How about orange zest, dried and used in making cake frostings or cookies.
I freeze a lot of lemon and lime juice in cubes for instant addition to drinks or making jams to bring out the flavor - before freezing a whole big container - try the cubes first to see if they would be more useable. Filling up a freezer space for something that is not especially likeable, seems to be a bit effort wasted.
GD likes to take our excess produce to her friends and church - another option?
Then there is the compost bin. I keep a large wooden box near my trees - composting the droppings. Not only to keep better control of citrus pests, but they also decompose into good humus when composted correctly. I also add surplus shreddings (newspapers, etc.) to keep it all breaking down well.
I just took a trip to Californai and brought back some fresh oranges that were "gifted" to me. They are much juicier than my grocery store citrus, but kind of sour.
I made marmalade and some orange bread and ate some fresh and put some in salads. I finally gave up and juiced the rest, zested them, and put the zest and juice into the freezer.
Now I'm wondering how it's going to be, since it was a bit sour to start with....
Annie, you can always may marmalade out of them.
Or how about adding sugar to make an orange syrup for dessert or something? Or sugar and something savory to make a sauce for meat, or mixing with soy sauce and oil for salad dressing with or without vinegar depending on how sour it is.
Maybe you meant bitter?? If it was bitter, its due to excess pith that may have gotten into the juice. Not much you can do there however. LOTS of sugar will help to reduce that bitterness, but if you have the time, suggest you make tangerine marmalade using the thinner skins and the juice you have.
I know this is kinda an old thread but I have been concentrating tangerine and grapefruit juice lately. I juice the fruit and freeze in jugs (separately) and once the jugs freeze, I pull them out and allow to partially defrost. I can then prop them upside down to pour off the sweeter juice while the water stays frozen longer. Once the stuff dripping out of the previously frozen jug seems to be more water than fruit juice, stop and dispose of the rest of the ice. I've found that if I mix the two different concentrates together I get a really sweet strong juice that doesn't take up as much space in the freezer. I have not been diluting this juice before drinking but I suppose some people might want to.

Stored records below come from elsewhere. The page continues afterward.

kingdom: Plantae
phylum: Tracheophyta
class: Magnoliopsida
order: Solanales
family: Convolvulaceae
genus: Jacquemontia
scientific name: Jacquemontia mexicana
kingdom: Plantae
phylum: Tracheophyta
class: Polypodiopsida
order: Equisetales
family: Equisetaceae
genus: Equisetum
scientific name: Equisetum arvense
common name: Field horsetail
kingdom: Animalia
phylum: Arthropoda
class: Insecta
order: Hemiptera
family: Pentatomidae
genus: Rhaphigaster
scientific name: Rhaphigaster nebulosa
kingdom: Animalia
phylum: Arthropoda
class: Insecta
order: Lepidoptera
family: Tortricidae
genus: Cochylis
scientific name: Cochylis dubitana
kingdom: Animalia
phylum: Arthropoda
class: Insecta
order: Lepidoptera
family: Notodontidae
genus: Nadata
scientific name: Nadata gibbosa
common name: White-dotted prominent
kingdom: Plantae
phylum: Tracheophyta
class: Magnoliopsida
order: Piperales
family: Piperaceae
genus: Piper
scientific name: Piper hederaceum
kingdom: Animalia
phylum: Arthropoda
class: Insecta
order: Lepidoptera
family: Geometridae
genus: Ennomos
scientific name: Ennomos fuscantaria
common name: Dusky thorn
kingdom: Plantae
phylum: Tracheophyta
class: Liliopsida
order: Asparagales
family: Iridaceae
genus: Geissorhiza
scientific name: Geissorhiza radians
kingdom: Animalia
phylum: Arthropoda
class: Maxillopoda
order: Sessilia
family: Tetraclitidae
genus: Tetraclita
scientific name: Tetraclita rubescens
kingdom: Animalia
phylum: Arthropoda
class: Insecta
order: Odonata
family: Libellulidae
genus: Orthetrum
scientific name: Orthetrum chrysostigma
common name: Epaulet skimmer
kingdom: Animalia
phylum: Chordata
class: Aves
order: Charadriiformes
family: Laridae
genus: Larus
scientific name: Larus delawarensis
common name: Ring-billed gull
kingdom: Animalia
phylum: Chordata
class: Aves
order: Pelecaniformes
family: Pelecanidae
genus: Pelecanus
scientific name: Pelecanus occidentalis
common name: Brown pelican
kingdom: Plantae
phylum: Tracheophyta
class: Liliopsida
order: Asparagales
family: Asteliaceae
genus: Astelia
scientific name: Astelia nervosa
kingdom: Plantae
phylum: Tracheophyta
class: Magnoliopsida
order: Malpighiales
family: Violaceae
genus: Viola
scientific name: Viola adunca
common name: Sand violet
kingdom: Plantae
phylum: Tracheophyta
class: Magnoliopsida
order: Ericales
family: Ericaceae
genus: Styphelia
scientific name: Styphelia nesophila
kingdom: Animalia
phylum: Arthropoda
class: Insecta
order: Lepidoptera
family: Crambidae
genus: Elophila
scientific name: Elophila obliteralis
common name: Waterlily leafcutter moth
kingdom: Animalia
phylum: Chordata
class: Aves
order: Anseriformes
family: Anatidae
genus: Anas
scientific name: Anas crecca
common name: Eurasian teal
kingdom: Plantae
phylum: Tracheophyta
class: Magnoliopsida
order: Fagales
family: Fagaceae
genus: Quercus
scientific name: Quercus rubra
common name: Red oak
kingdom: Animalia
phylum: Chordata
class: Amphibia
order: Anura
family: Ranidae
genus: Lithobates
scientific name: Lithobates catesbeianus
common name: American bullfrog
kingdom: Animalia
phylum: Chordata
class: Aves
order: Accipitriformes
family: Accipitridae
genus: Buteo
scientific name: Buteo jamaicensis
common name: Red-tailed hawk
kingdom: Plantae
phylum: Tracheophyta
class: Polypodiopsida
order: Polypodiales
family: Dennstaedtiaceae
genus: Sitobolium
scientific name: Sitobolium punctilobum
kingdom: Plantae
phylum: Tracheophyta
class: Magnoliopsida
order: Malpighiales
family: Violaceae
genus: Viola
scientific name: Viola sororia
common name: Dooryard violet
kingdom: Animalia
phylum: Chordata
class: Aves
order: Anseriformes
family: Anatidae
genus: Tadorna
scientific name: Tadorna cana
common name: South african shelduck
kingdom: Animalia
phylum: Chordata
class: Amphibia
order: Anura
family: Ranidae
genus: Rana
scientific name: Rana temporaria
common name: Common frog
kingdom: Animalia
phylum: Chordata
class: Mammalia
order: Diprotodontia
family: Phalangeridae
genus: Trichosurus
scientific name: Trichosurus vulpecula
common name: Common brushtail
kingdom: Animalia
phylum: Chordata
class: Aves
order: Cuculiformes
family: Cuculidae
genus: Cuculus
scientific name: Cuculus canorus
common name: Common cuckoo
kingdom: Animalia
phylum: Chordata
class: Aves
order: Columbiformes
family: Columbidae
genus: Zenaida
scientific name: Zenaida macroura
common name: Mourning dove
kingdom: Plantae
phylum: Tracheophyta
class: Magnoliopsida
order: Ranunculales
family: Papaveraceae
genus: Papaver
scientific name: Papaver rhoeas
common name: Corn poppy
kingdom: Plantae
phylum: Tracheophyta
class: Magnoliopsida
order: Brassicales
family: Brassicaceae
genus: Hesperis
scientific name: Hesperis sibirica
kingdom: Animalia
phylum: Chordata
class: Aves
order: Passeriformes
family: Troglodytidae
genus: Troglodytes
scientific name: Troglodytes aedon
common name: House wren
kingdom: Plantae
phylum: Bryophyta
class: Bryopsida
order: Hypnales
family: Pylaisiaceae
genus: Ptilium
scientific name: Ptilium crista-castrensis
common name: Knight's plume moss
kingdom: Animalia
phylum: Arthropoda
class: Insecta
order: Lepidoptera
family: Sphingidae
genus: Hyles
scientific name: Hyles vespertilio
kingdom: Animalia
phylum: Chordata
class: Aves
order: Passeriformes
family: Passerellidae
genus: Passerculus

I guess it might be possible to freeze and do the thaw concentrate operation again and get an even stronger concentrate but I don't know how effective it will be in subsequent runs.
Certain oranges make lousy frozen juice .
Navels , when juiced , have a very unstable shelf life and are better eaten fresh .
Commercial juice companies blend several orange types to produce a product with consistent flavor .
I juiced 4 different orange varieties yesterday and the flavor was incredible !
Experiment with blending and see if that helps .
Tangerines make a really sweet juice, especially when concentrated. We have been hurrying to put up the tangerines since they don't keep very long on the tree.
Tangelos are now in the local stores here. I bought some tangerines a few weeks ago and they were dry and mealy inside. Not much flavor either. Its hard to tell what is good, unless you open one and taste it first. Most supermarkets frown on that though..
tclynx, thanks for the description of how you make concentrated juice. It sounds easy enough and I will try it as freezer space is at a premium....
My juice is very acidic too if I harvest too early, or not water enough. I do not mind tart OJ though, but one could add sugar I suppose (I won't).